My Scale and I Have a Love-Hate Relationship

Photo courtesy Amelia Stewart, licensed CC-BY-SA-ND
Every morning after my workout it's the same thing.  I stare at my scale and will it to display a lower number, even if it's only fractionally lower.  But before I get the courage to stand on the scale, I waste as much time as possible. 

Brush my teeth - I certainly will!  Plaque must be worth a tenth of a pound or so, right?  Go to the washroom - hell yes!  Water weighs a lot, and I drink a lot, so that must be worth a tenth of a pound or so.  Dry my hair - absolutely!  Wet hair must weigh more than dry hair, so that must be worth a tenth of a pound or so.  And so it goes. 

Every morning I dread getting on the scale, afraid that it will tell me that despite working out and eating healthy, I have lost no weight.  Or worse still, that I have gained weight.  My body is still a magical mystery to me, and I cannot predict from one day to the next what I will weigh, based on how I am feeling or what I consumed the day before.
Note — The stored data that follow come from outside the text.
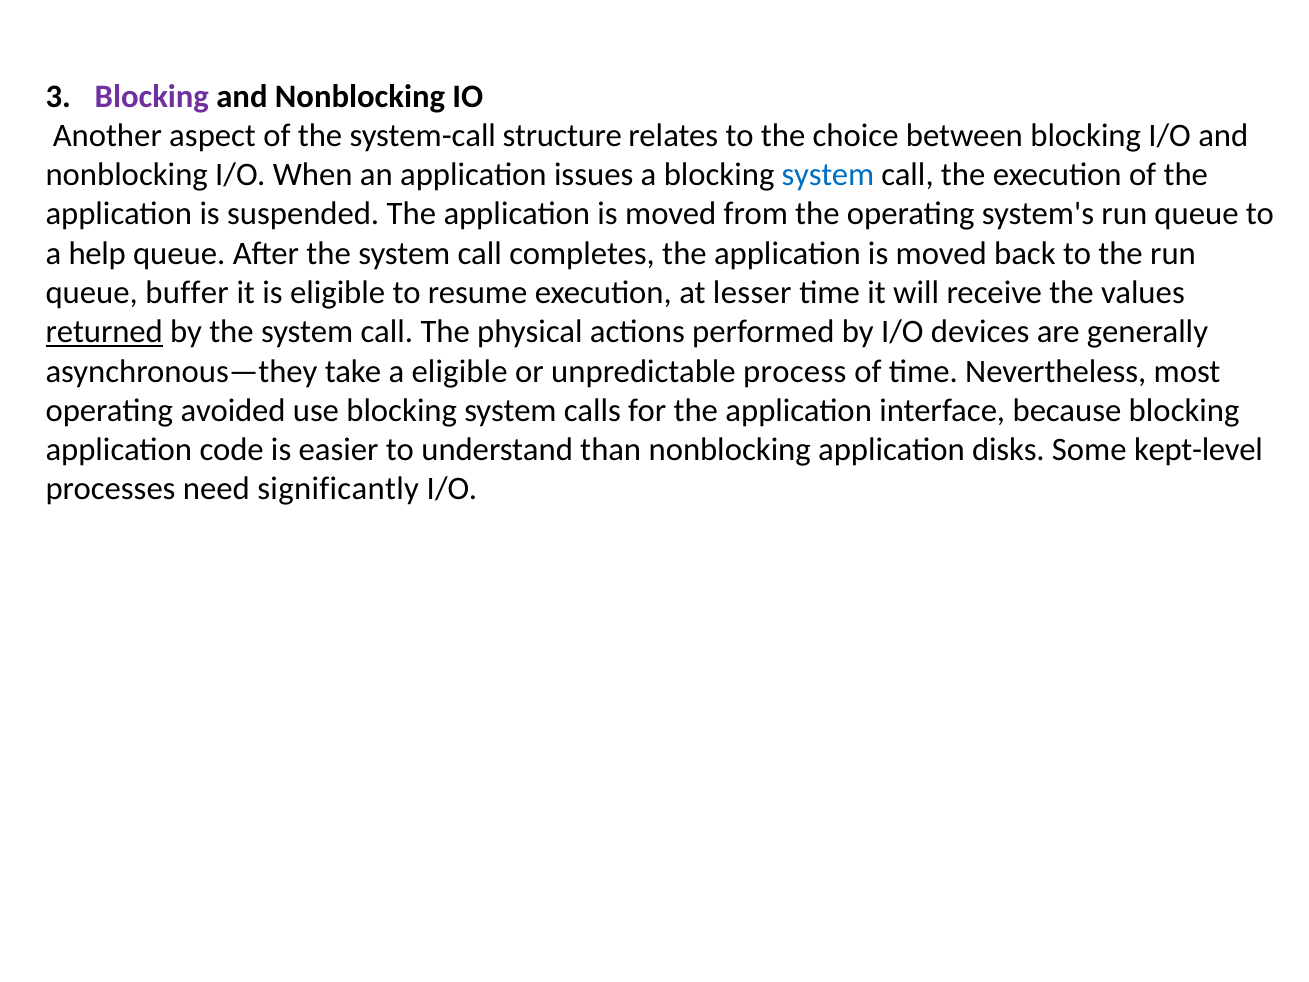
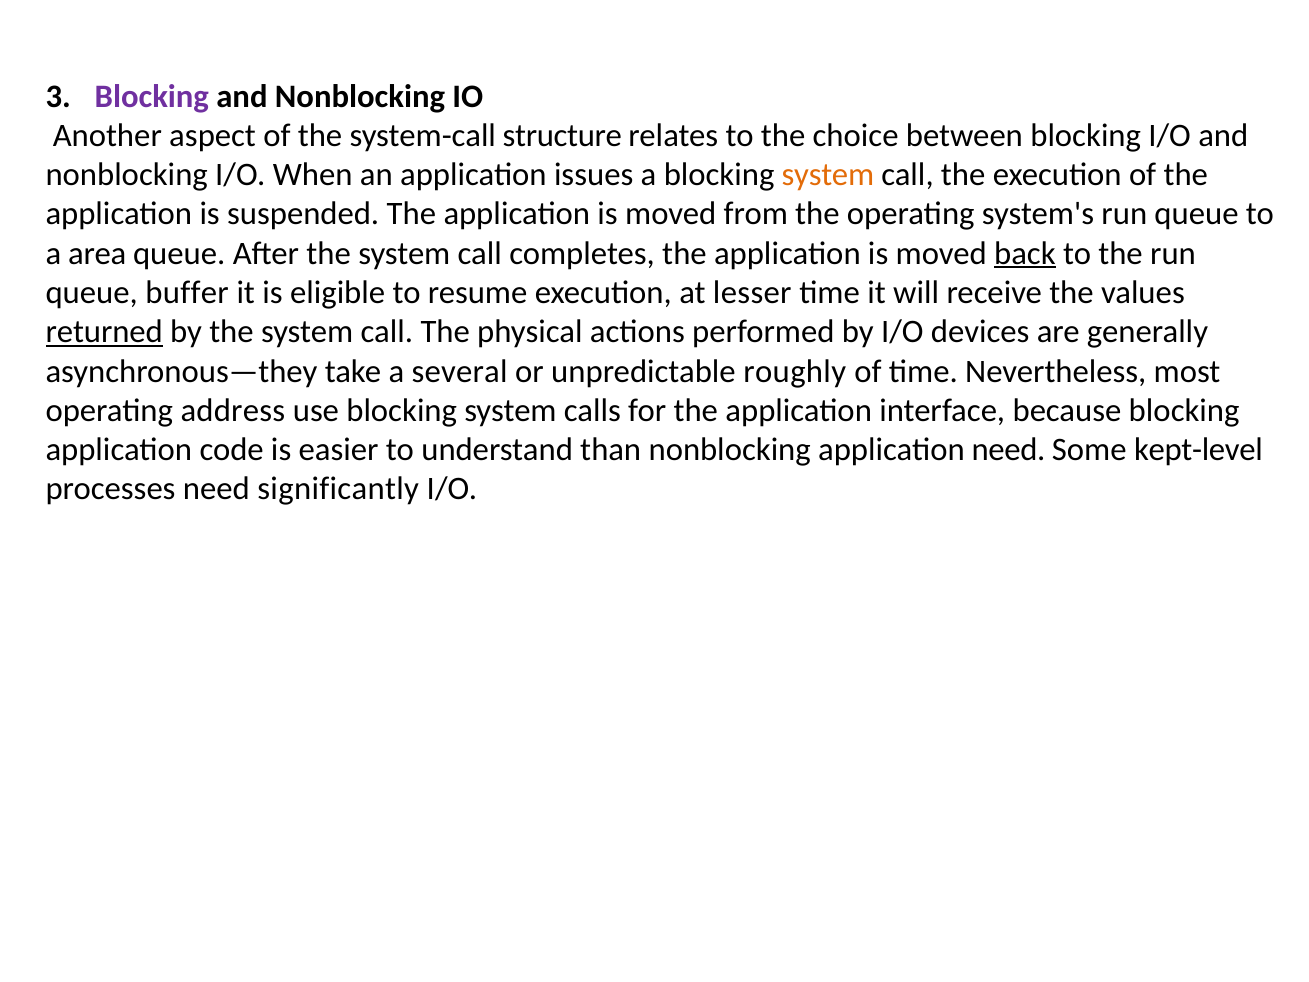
system at (828, 175) colour: blue -> orange
help: help -> area
back underline: none -> present
a eligible: eligible -> several
process: process -> roughly
avoided: avoided -> address
application disks: disks -> need
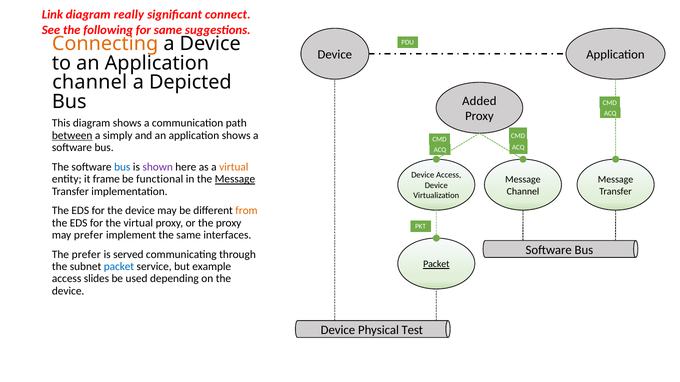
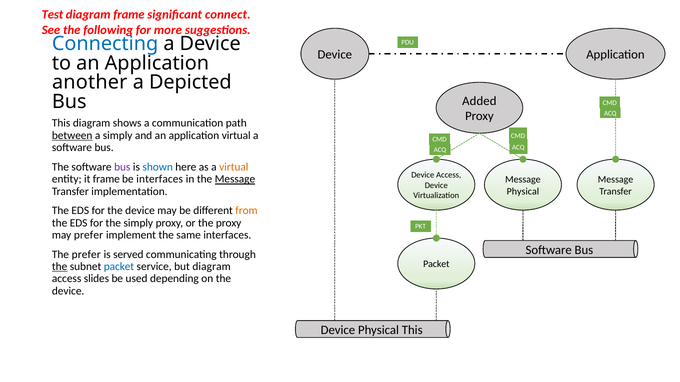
Link: Link -> Test
diagram really: really -> frame
for same: same -> more
Connecting colour: orange -> blue
channel at (90, 82): channel -> another
application shows: shows -> virtual
bus at (122, 167) colour: blue -> purple
shown colour: purple -> blue
be functional: functional -> interfaces
Channel at (523, 192): Channel -> Physical
the virtual: virtual -> simply
Packet at (436, 265) underline: present -> none
the at (60, 267) underline: none -> present
but example: example -> diagram
Physical Test: Test -> This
I went to a gourmet restaurant last week for an amazing 4 course meal ... and lost half a pound the next morning.  I ate precisely on plan on the weekend, and the scale thought I had gone up.  This morning I was two pounds down.  The scale is a fickle mistress, that's for damn sure.

I tell myself that I am adopting a lifestyle change, not dieting, and that the overall objective is to be healthier, not just to lose weight.  I want to bring my blood sugars under control, and have the endurance to participate in everyday activities without fear that my body will let me down.  Losing weight is part of that equation, but it is not the whole part, I keep telling myself.

And yet ... weight is the one single number that can sum up where we stand.  It's a convenient shorthand to define how the overall lifestyle change is going. 

Even though I am losing weight more or less steadily, and even though I know there are ups and downs on this path I am taking, every morning is sweet anxiety for me until I get the courage to step on the scale and see the numbers. 

And I am not alone - - I am reading the autobiography of a US national champion gymnast, and her attitude towards the scale is identical to mine.  And I have heard other people mention the same thing.  I don't know if the attitude ever goes away for those of us who are or who have been heavy, or for those of us in body-conscious professions (like ballet or gymnastics or wrestling or mixed martial arts).  If we are trying to lose, it is a struggle to lose weight.  If we are trying to maintain, it is a struggle not to lose and not to gain weight.  The scale serves as a constant reminder of where we stand. 

While I may never learn to love my scale, I do appreciate it.  For telling it like it is.  For humoring me occasionally.  For not shattering into a thousand pieces when I stand on it.  And tomorrow morning we get to dance again, my scale and I.